Abbott Addresses Life-Threatening Flaw in a Half-Million Pacemakers
Nearly a half-million pacemakers are up for a firmware update, to address potentially life-threatening vulnerabilities.
Abbott (formerly St. Jude Medical) has released another upgrade to the firmware installed on certain implantable cardioverter defibrillator (ICD) or cardiac resynchronization therapy defibrillator (CRT-D) devices – a.k.a., pacemakers. About 465,000 patients are affected. The update will strengthen the devices’ protection against unauthorized access, as the provider said in a statement on its website: “It is intended to prevent anyone other than your doctor from changing your device settings.”
The patch is part a planned series of updates that began with pacemakers, programmers and remote monitoring systems in 2017, following 2016 claims by researchers that the then-St. Jude’s cardiac implant ecosystem was rife with cybersecurity flaws that could result in “catastrophic results.”
At particular issue is a universal, hardcoded unlock code that, if discovered, would give a hacker backdoor access to all affected devices. Also, the Merlin@home transmitter was found to be vulnerable to a man-in-the-middle attack (this is the subject of the latest patch). When taken together, the backdoor could be exploited to send commands from the Merlin@home transmitter, so that an attacker could manipulate the implants and cause heart problems and even death.
The findings, from MedSec and Muddy Waters, resulted in a defamation suit by the medical provider against the security researchers, but after a damning FDA report (and a U.S. Department of Homeland Security ICS-CERT advisory) that backed up the concerns as legitimate, St. Jude subsequently started rolling out updates. It also issued a voluntary recall.
That same FDA report also noted that St. Jude had been aware of the problem since at least 2014.
It should be noted that Abbott is not alone in building devices without adequate security built into its design. Last year, 8,000 vulnerabilities were discovered across seven different pacemaker programmers (a device used for programming pacemakers) from four different manufacturers. White Scope, which reported all of the vulnerabilities to DHS ICS-CERT, focused its research on programmers that have RF capabilities. Thousands of flaws in third-party libraries came to light—and all of the programmers that White Scope examined had outdated software with known vulnerabilities. For instance, many of them run Windows XP.
“Connected devices have become the weakest link in a hospital’s cybersecurity chain,” Leon Lerman, CEO at Cynerio, told Threatpost. “These connected devices were not built with security in mind, they very often run obsolete operating systems, use unsecure communication protocols and are typically out of scope for traditional IT security solutions, and therefore are difficult to protect. Hospitals must act to secure their ecosystem, and protect the data of their patients – the success of a cyberattack really could be a case of life or death.”
Abbott said that it has had no reports of hacking or unauthorized access to any patient’s pacemaker, but the pacemaker-hacking scenario has been proven out in past security research.

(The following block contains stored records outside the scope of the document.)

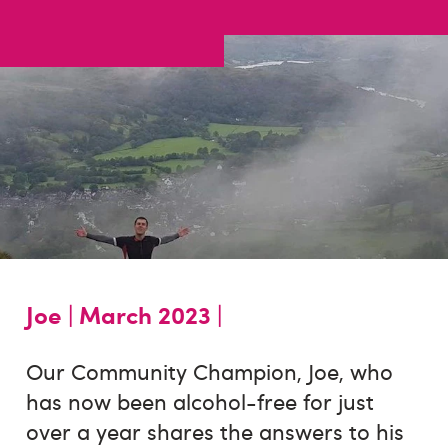
Joe |
March 2023 |
Our Community Champion, Joe, who
has now been alcohol-free for just
over a year shares the answers to his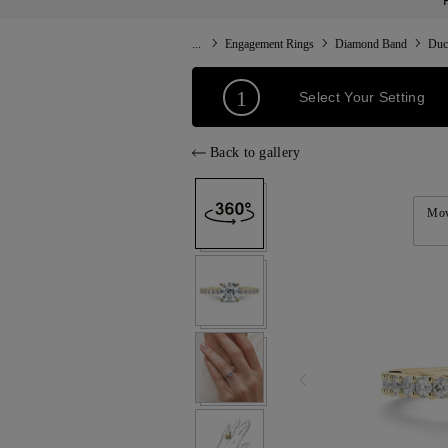
...
Engagement Rings
Diamond Band
Duc
1
Select Your Setting
Back to gallery
Mov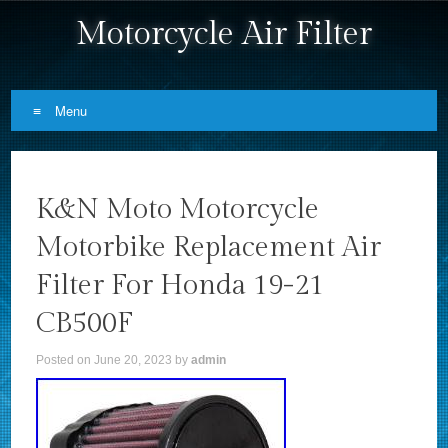
Motorcycle Air Filter
Menu
Skip to content
K&N Moto Motorcycle
Motorbike Replacement Air
Filter For Honda 19-21
CB500F
Posted on
June 20, 2023
by
admin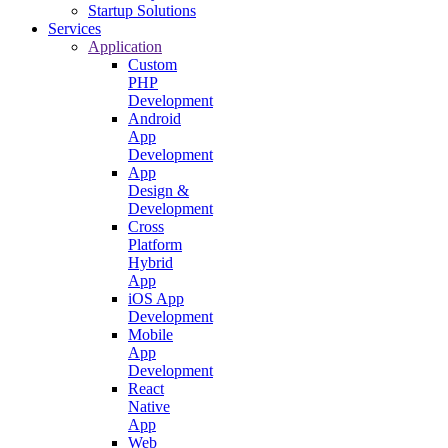
Startup Solutions
Services
Application
Custom
PHP
Development
Android
App
Development
App
Design &
Development
Cross
Platform
Hybrid
App
iOS App
Development
Mobile
App
Development
React
Native
App
Web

In 2012, the late IoT researcher Barnaby Jack, then at IOActive, demonstrated that several vendors’ pacemakers could be remotely controlled and commanded to deliver a 830-volt shock via a laptop, That is, of course, enough to kill someone, and Jack noted at the time that the vulnerabilities open the door to “mass murder.”
“With the number of IoT and connected devices being used within hospitals constantly increasing and diversifying in their nature, the exposure to potential breaches is great; [vulnerable] devices can vary from MRI machines to an insulin pump, the latter of which could result in an attacker administering a fatal dose,” Lerman said.
In Abbott’s case, getting the update requires an in-office visit, but it’s non-intrusive: “During the upgrade a wand will be placed over your ICD or CRT-D and will transfer the information to the device,” Abbott said. “At the end of the process, the final settings on your device will be reviewed to ensure that the updates have been completed successfully. The upgrade process takes approximately three minutes to complete.”
Abbott also suggests that patients discuss with their doctor to find out if the update “is right for you” – a choice that at least one researcher flagged as indicative of not thinking cybersecurity through.
“It’s great to see security updates being pushed by medical device manufacturers, but turning the physician into a medical-device ‘Genius Bar’ employee seems like a questionable choice,” said Rod Schultz, chief product officer at Rubicon Labs. “This process does not scale, and device security, firmware updates, and authentication are definitely not in the core competency of most heavily overworked physicians. This problem is only going to get harder to solve as we connect more and more devices, and cloud services to fix this problem are desperately needed.”
Abbott did not respond to a request for comment on this story.